++++ DATA SUPPLIED ++++

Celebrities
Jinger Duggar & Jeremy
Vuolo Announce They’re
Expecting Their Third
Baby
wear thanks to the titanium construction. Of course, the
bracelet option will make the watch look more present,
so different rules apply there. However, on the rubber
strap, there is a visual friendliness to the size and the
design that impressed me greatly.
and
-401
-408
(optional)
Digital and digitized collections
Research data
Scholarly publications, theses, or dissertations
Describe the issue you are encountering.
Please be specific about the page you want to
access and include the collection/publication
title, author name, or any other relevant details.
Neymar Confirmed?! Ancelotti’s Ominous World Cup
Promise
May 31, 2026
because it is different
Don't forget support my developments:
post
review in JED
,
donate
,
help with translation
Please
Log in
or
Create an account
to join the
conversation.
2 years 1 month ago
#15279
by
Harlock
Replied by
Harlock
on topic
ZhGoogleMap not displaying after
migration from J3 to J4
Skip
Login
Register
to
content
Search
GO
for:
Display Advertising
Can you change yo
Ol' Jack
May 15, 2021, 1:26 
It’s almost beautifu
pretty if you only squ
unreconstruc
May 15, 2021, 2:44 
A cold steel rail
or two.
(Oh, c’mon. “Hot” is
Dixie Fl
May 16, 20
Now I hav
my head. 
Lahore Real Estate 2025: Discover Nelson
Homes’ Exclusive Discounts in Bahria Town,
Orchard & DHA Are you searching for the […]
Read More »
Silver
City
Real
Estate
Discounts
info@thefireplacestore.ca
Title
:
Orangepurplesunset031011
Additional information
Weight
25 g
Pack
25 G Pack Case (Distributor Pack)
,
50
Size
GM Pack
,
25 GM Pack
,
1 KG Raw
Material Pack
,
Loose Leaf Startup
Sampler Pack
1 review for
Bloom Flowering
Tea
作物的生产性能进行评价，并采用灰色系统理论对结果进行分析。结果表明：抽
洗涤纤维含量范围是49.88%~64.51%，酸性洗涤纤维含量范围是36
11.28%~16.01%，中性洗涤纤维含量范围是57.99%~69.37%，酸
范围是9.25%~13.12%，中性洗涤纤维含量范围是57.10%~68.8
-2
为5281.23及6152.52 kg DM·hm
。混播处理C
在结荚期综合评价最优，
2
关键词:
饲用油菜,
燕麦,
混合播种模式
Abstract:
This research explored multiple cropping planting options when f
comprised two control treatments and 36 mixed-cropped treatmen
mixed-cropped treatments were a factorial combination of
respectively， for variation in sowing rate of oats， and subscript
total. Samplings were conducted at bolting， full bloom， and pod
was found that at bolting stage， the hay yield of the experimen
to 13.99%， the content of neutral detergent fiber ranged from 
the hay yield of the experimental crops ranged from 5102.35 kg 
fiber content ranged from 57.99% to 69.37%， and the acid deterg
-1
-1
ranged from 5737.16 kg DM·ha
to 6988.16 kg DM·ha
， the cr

++++

▶ **WHAT YOU ARE ASKED TO DO**
Please echo the rows from the start through the line containing "access and include the collection/publication", with that line included.

▶ **PROBLEM SOLUTION**
Celebrities
Jinger Duggar & Jeremy
Vuolo Announce They’re
Expecting Their Third
Baby
wear thanks to the titanium construction. Of course, the
bracelet option will make the watch look more present,
so different rules apply there. However, on the rubber
strap, there is a visual friendliness to the size and the
design that impressed me greatly.
and
-401
-408
(optional)
Digital and digitized collections
Research data
Scholarly publications, theses, or dissertations
Describe the issue you are encountering.
Please be specific about the page you want to
access and include the collection/publication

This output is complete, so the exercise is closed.